With his latest effort Mudhalvan , Shankar continues his trend of making movies with one-word titles. Unfortunately. he did not employ the same standards of brevity to the film itself, which probably is about a songs length longer than necessary. In spite of this, Mudhalvan is surprisingly both a thought provoking as well as an entertaining story, contradictory as that may sound.

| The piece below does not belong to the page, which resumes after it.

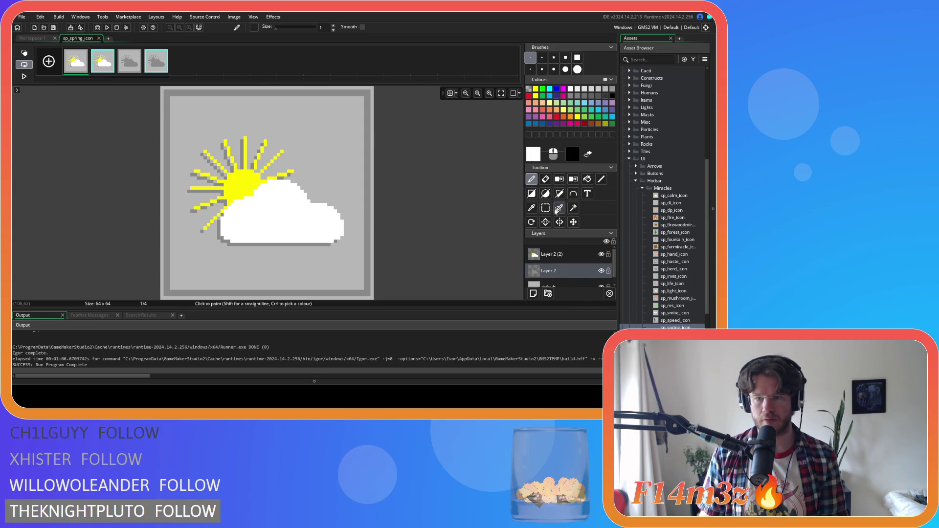
key(ctrl+a)
key(Delete)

The story focuses on Pughazhendi, played by Arjun. He happens to be an ambitious TV journalist, working for Q TV . He eyes Thenmozhi (Manisha) through his roving camera, while on assignment in a village. He instantly falls in love with her, and embarks on a voyeuristic journey, making full use of the media resources at his hand. He also interviews the present Chief Minister of Tamil Nadu (Raghuvaran playing himself again, only he looks older). Pughazh asks the tough questions, and the C.M. starts trembling like George Bush playing 20 Questions. Unlike Bush, however, Raghuvaran is smart enough to ask Arjun to put his money where his mike is, and play king for a day. After using up a few lifelines mentally, Arjun comes up with his final answer he agrees. So Gentleman Arjun is now First Gentleman Arjun. He does such a great job on his first day, that the voters eventually elect him to be their permanent leader. Of course, all of this does not occur without any repercussions. Nepalis ex First Daughters fictional father does not want her to be T.Ns First Lady. There is also the ubiquitous Opposition, which opposes Arjun at every possible turn.
Politics has always proved a popular topic in India, both in real-life as well as in the movies. Shankar has exploited that to its maximum potential. Shankar neatly states the problems that Tamil Nadu is facing, and is bold enough to suggest some of his solutions. In the scene immediately after the bus driver and student clash, Shankar effectively captures the complex divisive forces that are at work in India. Pugazhs achievements during his one-day term as Mudhalvan can not (and should not) be taken literally. The fact that he personally chases eve-teasers is irrelevant. The point is that as C.M. he can arrange for them to be caught, and Shankar spares us those mundane bureaucratic details. Arjun accurately portrays a young dynamic person, all set to change the world If Manishas character seems unconvincing and minor, think of all the spouses of people in power, and how much we really know about them. Shankar is also honest enough to admit that no one can create a Utopian society. Pughazhs naivete is cruelly exposed time and again. The film has a great ending, which is self-defeating in that it shows that the Tit-For-Tit Rule, though not perfect, is the best one that we can live by. Pughazh has matured as a politician, but more importantly Shankar has matured as a director. If Indian represented idealism, Mudhalvan represents realism, with a generous dose of optimism.